There are courses that fit a golfer like a well-cut jacket. Serapong appears to do that for Jazz, especially off the tee, where the visual lines give him confidence rather than indigestion.
“Still not in the autopilot mode, but the tee shots kind of fit my eye here even if it’s a little different off the tee or little different wind. When I’m standing on the tee, it still looks quite nice to me. There are some courses which just do not suit me at all, but this golf course does, and I like the shape of it,” he said.
That should worry everyone above and around him. Jazz does not need autopilot here. A decent sat-nav and a warm putter may be enough.
Bhullar Moves Into Striking Range

Gaganjeet Bhullar is not the sort of name anyone wants lurking on a leaderboard. The Indian has 11 Asian Tour titles, a swing built for hard scoring, and enough experience to know that tournaments are rarely won on Friday but can very much be lost there.
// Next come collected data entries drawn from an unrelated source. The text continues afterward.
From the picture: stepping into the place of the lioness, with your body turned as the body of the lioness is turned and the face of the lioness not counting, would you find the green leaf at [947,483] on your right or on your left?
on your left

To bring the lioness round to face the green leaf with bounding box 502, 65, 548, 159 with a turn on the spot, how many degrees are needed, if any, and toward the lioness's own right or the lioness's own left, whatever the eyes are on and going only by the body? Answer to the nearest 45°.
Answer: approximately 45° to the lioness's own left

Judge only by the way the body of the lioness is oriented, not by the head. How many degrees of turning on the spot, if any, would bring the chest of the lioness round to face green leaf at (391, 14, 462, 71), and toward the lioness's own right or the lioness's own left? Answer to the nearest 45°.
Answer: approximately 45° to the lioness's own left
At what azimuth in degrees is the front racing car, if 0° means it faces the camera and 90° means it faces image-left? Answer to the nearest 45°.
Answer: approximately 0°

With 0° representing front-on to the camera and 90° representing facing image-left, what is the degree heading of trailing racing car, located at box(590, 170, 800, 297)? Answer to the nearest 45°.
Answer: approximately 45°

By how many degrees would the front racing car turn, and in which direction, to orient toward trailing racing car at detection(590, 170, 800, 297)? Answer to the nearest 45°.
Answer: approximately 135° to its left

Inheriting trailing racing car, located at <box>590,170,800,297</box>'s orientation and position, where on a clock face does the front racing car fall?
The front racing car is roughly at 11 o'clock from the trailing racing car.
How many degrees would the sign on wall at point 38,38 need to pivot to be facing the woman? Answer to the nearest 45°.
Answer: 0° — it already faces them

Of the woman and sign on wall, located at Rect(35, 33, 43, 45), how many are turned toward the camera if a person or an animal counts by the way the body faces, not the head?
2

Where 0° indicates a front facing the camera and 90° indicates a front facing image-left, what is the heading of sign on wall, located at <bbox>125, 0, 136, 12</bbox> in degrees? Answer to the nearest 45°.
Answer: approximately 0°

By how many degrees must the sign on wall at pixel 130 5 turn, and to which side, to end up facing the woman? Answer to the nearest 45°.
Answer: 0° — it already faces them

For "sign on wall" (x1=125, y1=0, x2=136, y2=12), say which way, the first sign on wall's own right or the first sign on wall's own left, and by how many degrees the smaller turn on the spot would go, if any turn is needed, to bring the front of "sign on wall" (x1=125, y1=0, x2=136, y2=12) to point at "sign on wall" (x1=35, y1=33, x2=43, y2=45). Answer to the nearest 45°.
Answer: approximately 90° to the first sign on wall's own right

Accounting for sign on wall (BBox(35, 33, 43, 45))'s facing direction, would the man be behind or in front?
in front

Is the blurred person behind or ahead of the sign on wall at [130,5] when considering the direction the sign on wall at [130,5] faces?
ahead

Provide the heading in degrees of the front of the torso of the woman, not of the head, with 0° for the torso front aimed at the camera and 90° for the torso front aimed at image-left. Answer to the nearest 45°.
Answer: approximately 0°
His 68 included two birdies in the final three holes, a tidy late surge that moved him into shared third with Ishizaka.
“I’ve not been playing so many events. But I mean, it feels good to be on the first page of the leaderboard, definitely feels good,” he said.
Bhullar’s game has been threatening to click for some time, and Sentosa may yet be the place where the numbers finally match the feel.
“I thought I played really well last year, but the scores were not coming at the right time. So probably this week, I’ll try to do my routine and process and try and give my 100%.”
That may sound simple, but in tournament golf, “routine and process” is often code for not letting your brain turn into a blender when the leaderboard starts flashing your name.
Local Hopes Make Their Mark
Further down the Singapore Open leaderboard, local interest remains strong. Amateur Brayden Lee and Ryan Ang are the leading Singaporeans, tied for 19th on three-under.
Lee, who finished as the leading local player last year, posted a 68, while Ang added a 69. For Lee, Sentosa is familiar ground, but familiarity at Serapong does not mean the course suddenly starts handing out sweets.
“I’m lucky to be an adopted member here, a sponsored player, so I do spend most of my time around here. It’s a really tough course, because it’s very demanding off the tee and the greens are huge and undulating. So, you know, you never know what you get.”
That is Serapong in a sentence. Huge greens, yes. Easy greens, absolutely not. It is the sort of course where a decent approach can still leave a putt with the emotional range of a tax audit.
Lee’s Singapore amateur team-mate Troy Storm also made it through to the weekend after a 71 left him on the cut line at one-over.
A Weekend Set Up For Nerves, Noise And Opportunity
With Ham at 10-under, Jazz two behind, Bhullar and Ishizaka tucked neatly into contention, and Thompson sitting four off the lead, the Singapore Open has a proper weekend shape to it.
Ham has the lead, but not the résumé in this particular arena. Jazz has the memories, the course fit, and the scent of something familiar. Bhullar has the pedigree. Ishizaka and Thompson have enough room to cause trouble.
The Serapong Course will decide how much of this leaderboard is fact and how much is Friday night optimism. It demands accuracy off the tee, patience into the greens, and a putting touch that does not panic at the sight of slope.
For fans following from afar, The International Series has also launched a new website and app, offering live leaderboards, player rankings and tournament coverage.
But the real theatre is still between the ropes at Sentosa, where Ham now has two rounds to turn surprise into statement. He has done the hard part by getting into position.
Now comes the uncomfortable bit: staying there while proven winners start breathing down his collar.